Hash Tables and Hash Functions in C++

In computer science, a hash table is a data structure used to implement an associative array or set, which maps keys to buckets or indices using a specific function called a hash function. Hash tables provide fast data access speeds, making them widely used in many applications.

1. What is a Hash Table?

1.1 Basic Concepts of Hash Tables

A hash table consists of the following elements:

Key: A value used to uniquely identify a data item.
Value: The data corresponding to the key.
Hash Function: An algorithm that generates a fixed-length integer (commonly referred to as a “bucket” or “index”) from the input key.

1.2 Hash Collisions

A collision occurs when two different keys are mapped to the same bucket.

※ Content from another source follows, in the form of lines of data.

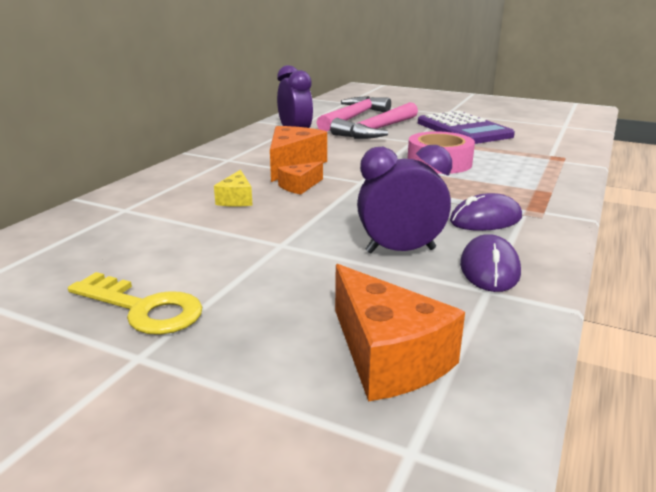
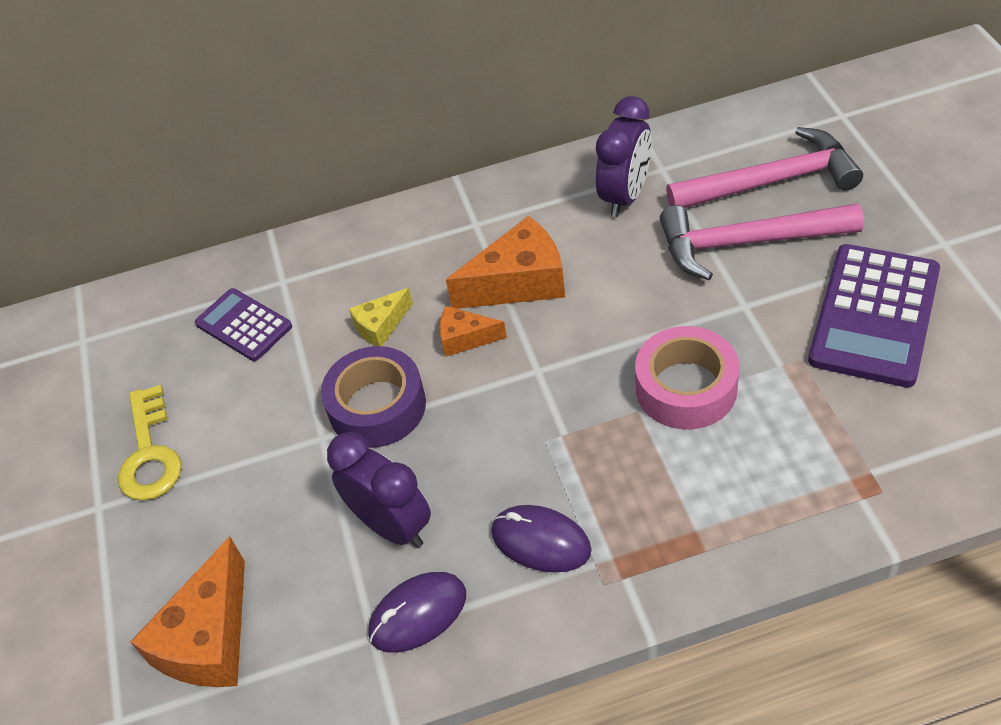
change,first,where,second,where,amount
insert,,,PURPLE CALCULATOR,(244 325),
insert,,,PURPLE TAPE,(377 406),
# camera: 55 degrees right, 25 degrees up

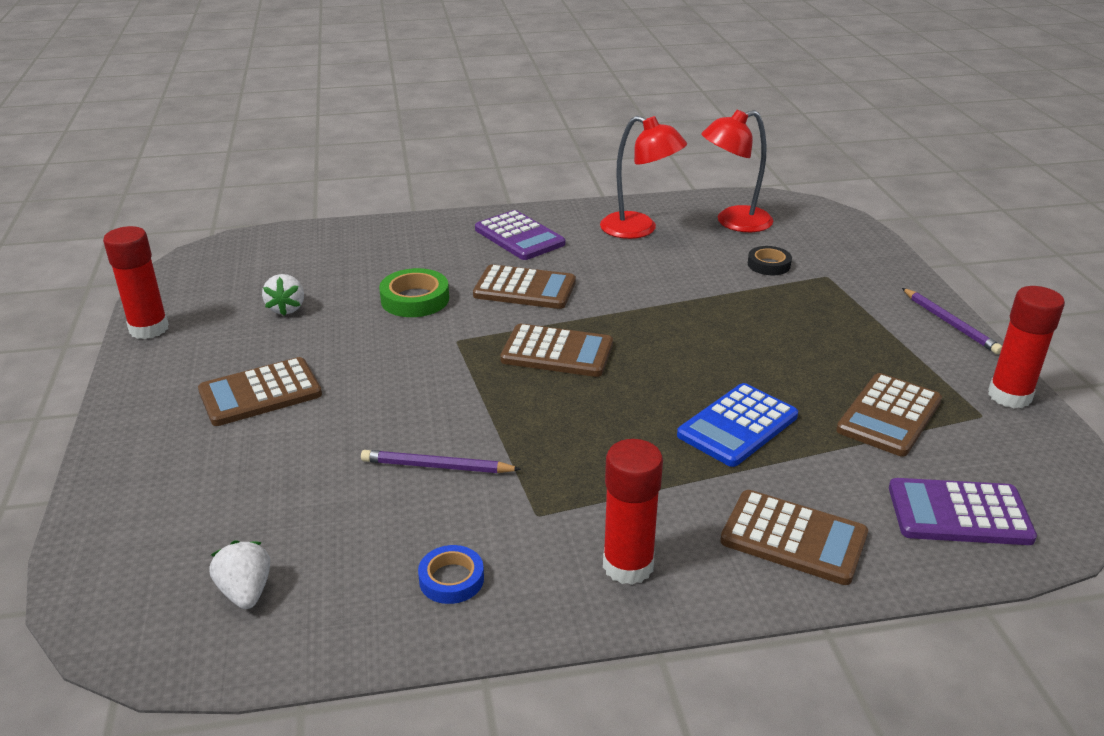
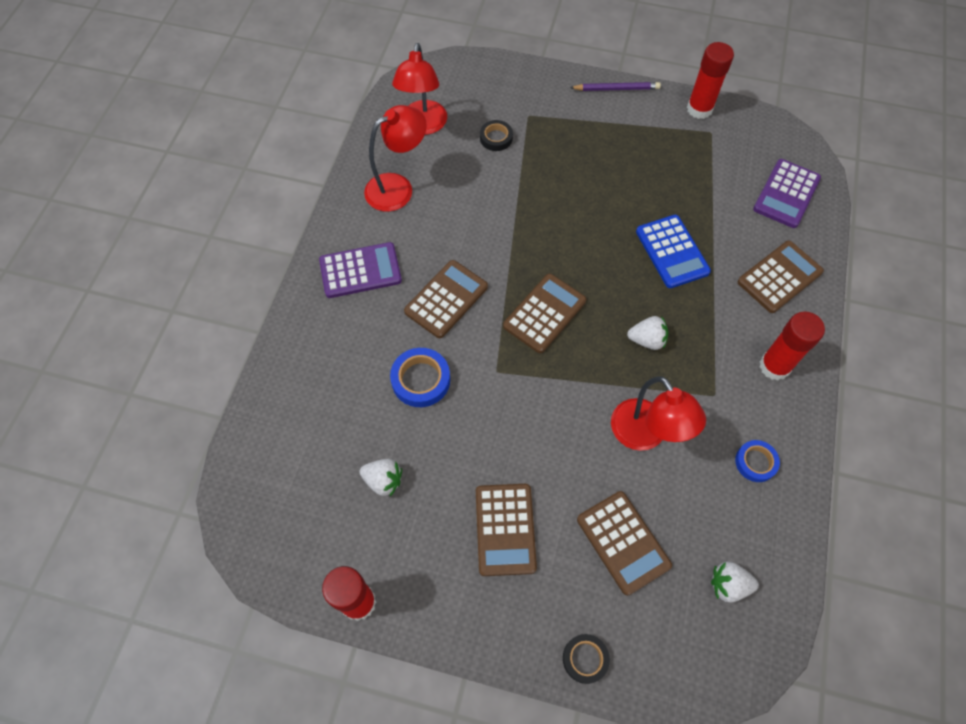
change,first,where,second,where,amount
recolor,GREEN TAPE,(415 299),BLUE TAPE,(421 380),
move,BROWN CALCULATOR,(889 415),,(623 542),
replace,PURPLE PENCIL,(436 466),RED LAMP,(645 435),
insert,,,WHITE STRAWBERRY,(647 340),
insert,,,BLACK TAPE,(585 659),
# camera: 65 degrees left, 30 degrees up

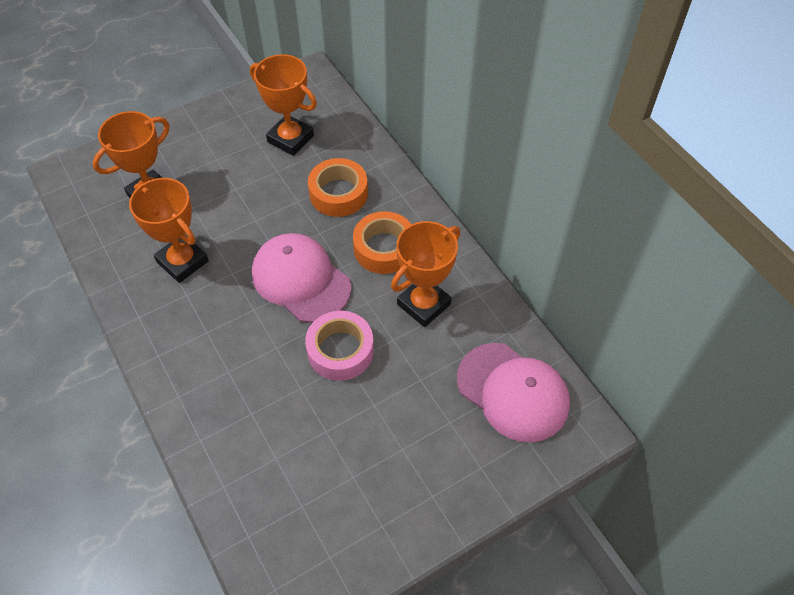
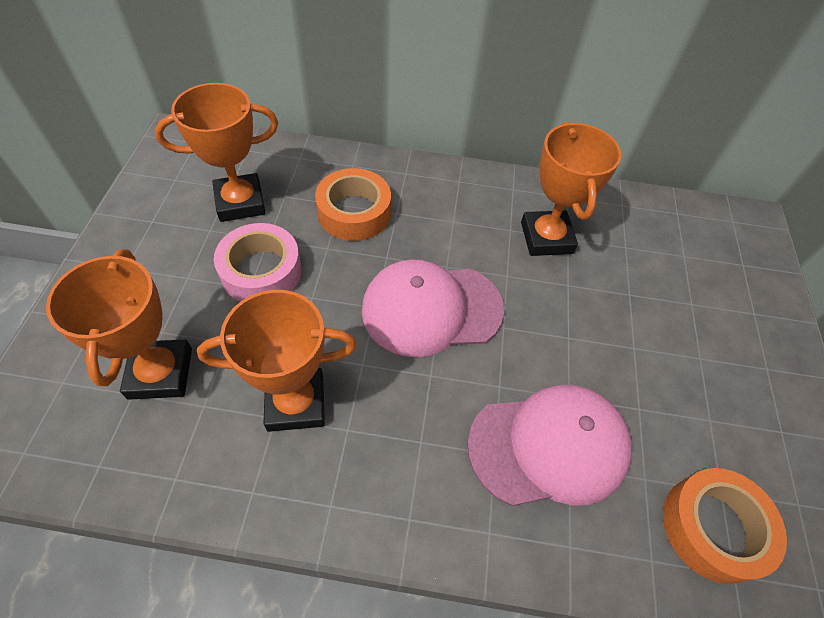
change,first,where,second,where,amount
move,ORANGE TAPE,(384 248),,(713 528),
move,PINK TAPE,(340 350),,(261 271),
move,PINK CAP,(513 392),,(549 446),
# camera: 55 degrees left, 0 degrees up

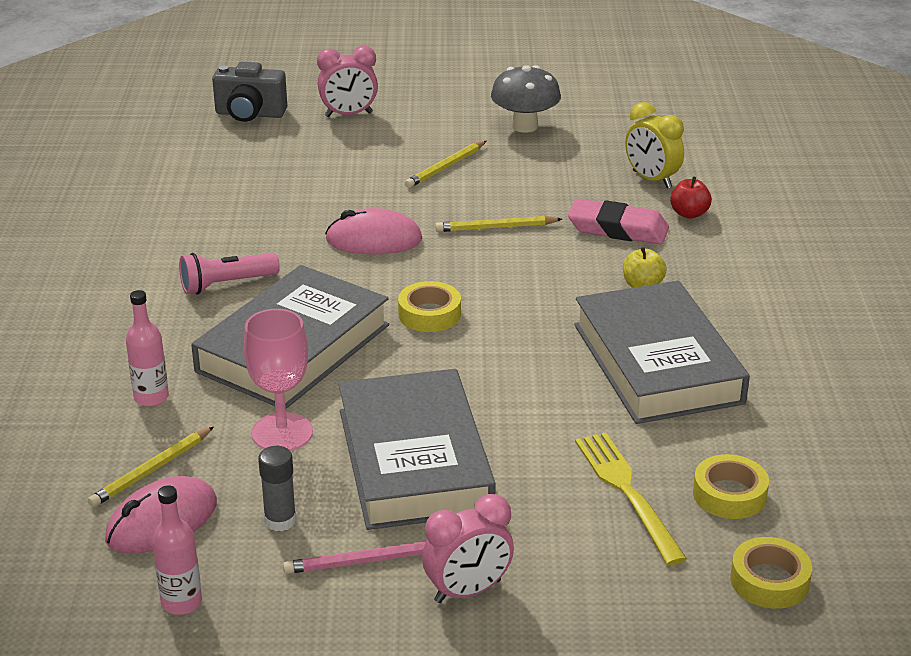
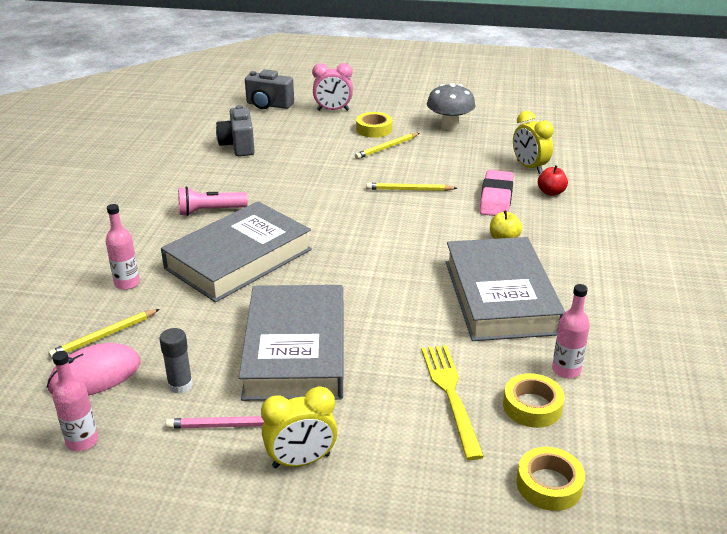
change,first,where,second,where,amount
rotate,PINK ERASER,(618 229),,(496 198),75 degrees clockwise
delete,PINK MOUSE,(374 240),,,
move,YELLOW TAPE,(429 314),,(374 129),
delete,PINK GOBLET,(282 433),,,
recolor,PINK CLOCK,(468 591),YELLOW CLOCK,(301 461),
insert,,,GREY CAMERA,(238 146),
insert,,,PINK BOTTLE,(566 370),
# camera: 10 degrees right, 0 degrees up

There are several strategies to handle this situation, such as chaining and open addressing.

1.3 Performance

The average time complexity for search, insert, and delete operations is O(1), but in the worst case, it can degrade to O(n), depending on the collision handling strategy and load factor.

2. Standard Library Support in C++

The C++ Standard Library provides unordered_map and unordered_set to implement basic hash table functionality. Below are some simple examples demonstrating how to use these data structures.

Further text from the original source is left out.